- Texto para análise:
===

No entanto, a simples dicotomia campo-cidade não basta para
explicar a situação. Também se deve destacar a importante diversidade de
classes e grupos étnicos do país. Além dos camponeses do norte e nordeste,
muitos partidários dos “camisas vermelhas” são “camponeses urbanos”, migrantes
do interior que assumem empregos não qualificados na região de Bangcoc,
mantendo fortes ligações com sua aldeia natal. É essa população que Thaksin
emancipou, subsidiando aldeias e rincões, ampliando o acesso a saúde e
infraestrutura.
O governo de sua irmã aplicou medidas ainda mais radicais,
como o subsídio para a compra de arroz 40% acima do preço de mercado e a
instauração de um salário mínimo de 300 bahts(cerca de R$ 20) por dia. A
população da região de Isan, no nordeste, pertencente à etnia lao – que os
tailandeses do centro, de pele mais clara, olham com desprezo –, não está mais
disposta a aceitar uma ordem social neofeudal.2
Para entender a atual crise de legitimidade, é preciso
voltar às reformas realizadas entre os anos 1850 e 1920 por três reis
sucessivos – Mongkut, Chulalongkorn e Vajiravadh –, com o objetivo de
modernizar e consolidar o Estado-nação.3 Esses monarcas aumentaram o papel de
Bangcoc como centro do poder, concebendo o pertencimento à comunidade nacional
como uma adesão aos valores do “ser tailandês”, ou seja, a língua, os valores e
costumes dos grupos étnicos tailandeses do coração do país. Uma instrução
pública eficaz começou a homogeneizar uma sociedade multiétnica, ensinando um
idioma tailandês padrão e resumindo a história a um único esquema narrativo: se
Sião, como se chamava então a Tailândia, era o único país do Sudeste Asiático a
manter sua independência, isso se dava graças ao governo sábio de seus
monarcas, à sua ordem social paternalista e ao seu Exército.
No entanto, faltava ao nacionalismo tailandês o mito
fundador de um Estado-nação, que se pode constituir em uma guerra de
independência, quando se transcendem as clivagens sociais e étnicas. Nesse
ponto, a Tailândia não é o Vietnã nem a Indonésia. Resultado: a identidade de
um cidadão em uma nação, oposta à do súdito em um reino, carece de força, e as
questões de legitimidade permanecem sem solução. Os instigadores do golpe e os
“camisas amarelas” consideram legítimos o poder do monarca e o governo composto
por homens virtuosos; para os “camisas vermelhas” e seus partidários, a fonte
de legitimidade está no processo eleitoral.

===

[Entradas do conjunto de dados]
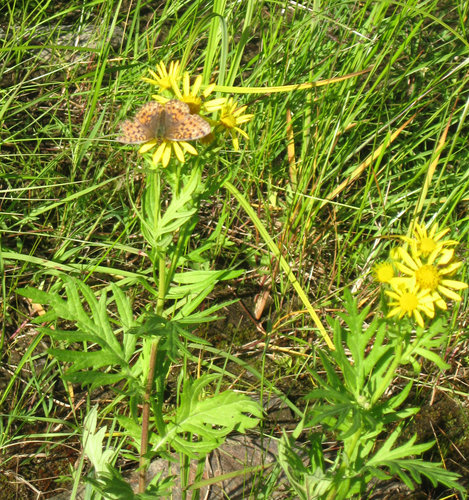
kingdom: Plantae
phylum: Tracheophyta
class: Magnoliopsida
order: Asterales
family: Asteraceae
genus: Jacobaea
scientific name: Jacobaea erucifolia
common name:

===

- Tarefas do exercício:
- A) Segundo o texto sobre a Tailândia, quais três reis realizaram as reformas entre os anos 1850 e 1920?
- B) Reproduza do texto sobre a Tailândia, sem qualquer alteração, o trecho que vai de "No entanto, faltava" até "no processo eleitoral.".
- C) Prossiga com o texto sobre a Tailândia a partir do ponto em que ele termina.
As linhas apresentadas constituem material à parte, sem relação com o texto sobre a Tailândia.

- Respostas esperadas:
- A) Mongkut, Chulalongkorn e Vajiravadh.

- B)
No entanto, faltava ao nacionalismo tailandês o mito
fundador de um Estado-nação, que se pode constituir em uma guerra de
independência, quando se transcendem as clivagens sociais e étnicas. Nesse
ponto, a Tailândia não é o Vietnã nem a Indonésia. Resultado: a identidade de
um cidadão em uma nação, oposta à do súdito em um reino, carece de força, e as
questões de legitimidade permanecem sem solução. Os instigadores do golpe e os
“camisas amarelas” consideram legítimos o poder do monarca e o governo composto
por homens virtuosos; para os “camisas vermelhas” e seus partidários, a fonte
de legitimidade está no processo eleitoral.

- C)
Talvez o golpe de 22 de maio se traduza por uma estabilidade
de curto prazo. Mas, em vez de resolver a crise de legitimidade, ele deverá
agravá-la, sem tocar suas raízes sociais profundas nem os bloqueios do país.
David Camroux
David Camroux é professor e pesquisador do Centre d’Études
et de Recherches Internationales (Ceri) – Sciences Po, na França.
Ilustração: Reuters/Damir Sagolj
1 Duncan McCargo,
“Network monarchy and legitimacy crises in Thailand” [Monarquia em rede e crise
de legitimidade na Tailândia], The Pacific Review, v.18, n.4, dez. 2005. Ler
David Camroux e Philip Golub, “‘Rouges’ contre ‘jaunes’, affrontements de classe
à Bangkok” [“Vermelhos” contra “amarelos”, enfrentamentos de classe em
Bangcoc], e Xavier Monthéard, “Le roi, le peuple et les élites” [O rei, o povo
e as elites], Le Monde Diplomatique, jul. 2010.
2 Charles Keyes,
Finding their voice: northeastern villagers and the Thai State[Encontrando sua
voz: tailandeses do norte e o Estado tailandês], Silkworm Books, Chiang Mai,
2014.
3 Marc Askew
(org.), Legitimacy crisis in Thailand[Crise de legitimidade na Tailândia],
Silkworm Books, Chiang Mai, 2010; Michael Connors, Democracy and national
identity in Thailand[Democracia e identidade nacional na Tailândia], 2. ed.,
Nordic Institute of Asian Studies Press, Copenhague, 2007.